É o desejo do alcance que nos leva a metamorfosear toda a expressão em relação ao que realmente se sente. A razão prende-se com o próprio sentimento. A poesia é todo esse canal de inspiração e de expiração do que se sente, do que se vê, do que se ouve, se inala, se saboreia, se toca. Somos dotados desses pendores sensoriais que nos permitem usufruir e contemplar a vida de forma personalizada e construtiva. É assim que nos vamos diferenciando, é assim que vamos cultivando espécies diferentes num bosque em si rico e floreado. Todos os recortes que se vão assimilando e integrando no íntimo generoso de cada um. Alinham-se numa espécie de parede decorada com as fotografias dos diferentes momentos vividos. A distinção é a tal linguagem com a qual estas se exprimem, não se limitando ao que se vê. O imaginário atua como o perfeito aliado das realidades avaliadas e pintadas nesta tela estruturada. A estrutura vinca-se lá com as estrofes, versos, sonetos e demais construções que nos caíram no goto.

Tantas foram as metáforas que nos levaram ao céu ou ao inferno num instante. Tanto o amor como a dor são retratados na poesia. Nenhuma sensação escapa a este reluzir do que o coração transporta. Um reluzir que tem a sua homologação nas palavras e nos trocadilhos que são feitos, dando azo a todo um repertório de recursos estilísticos que embelezam os discursos palpitados. A poesia sobrevive enquanto se vive, enquanto se contacta com o outro e connosco mesmos.

Trata-se de uma herança que veio até nós sem que déssemos conta dela. Foi necessário que os grandes nomes registassem nas tais estrofes os versos que percorriam o seu sangue. Os grandes nomes que nos inspiram a visualizar a poesia das coisas estáticas e dinâmicas, a poesia de quem somos e do que os outros eventualmente representam para quem somos. O lirismo voa altitudes que ultrapassam os limites da maior contabilidade feita até hoje.
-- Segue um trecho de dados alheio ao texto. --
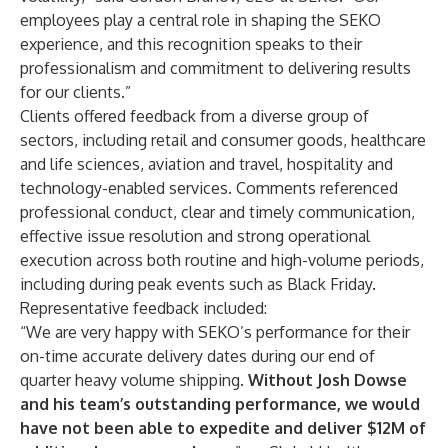
employees play a central role in shaping the SEKO
experience, and this recognition speaks to their
professionalism and commitment to delivering results
for our clients.”
Clients offered feedback from a diverse group of
sectors, including retail and consumer goods, healthcare
and life sciences, aviation and travel, hospitality and
technology-enabled services. Comments referenced
professional conduct, clear and timely communication,
effective issue resolution and strong operational
execution across both routine and high-volume periods,
including during peak events such as Black Friday.
Representative feedback included:
“We are very happy with SEKO’s performance for their
on-time accurate delivery dates during our end of
quarter heavy volume shipping.
Without Josh Dowse
and his team’s outstanding performance, we would
have not been able to expedite and deliver $12M of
Vai muito além, tão além que nem nos apercebemos da sua presença. É uma simplicidade metafísica que se supera enquanto vamos vivendo sem dar conta do que colhemos do nosso pomar sentimental. A poesia flui em nós porque a respiramos nos cantos, nos mares, nos ares e em todos os demais lugares em que plantamos uma memória. O retrato do que recordamos, para além daquilo que se sente e que se vê hoje e daquilo que se sonha e se conjetura para o amanhã, faz parte desse discurso poético que é inalienável de quem somos.

Para além de respirarmos a poesia, é justo dizer que somos a própria poesia. Somos as rimas, as sílabas, os versos, as estrofes, as ideias, os sentimentos, os recursos, as paixões e compaixões. Parece que, no misto de uma fantasia florida e de uma realidade problematizada, descobrimos quem somos. Somos a tal poesia e o algo mais que faltará sempre. Para que se encontre, eis o sonho vertido no planeta do poema.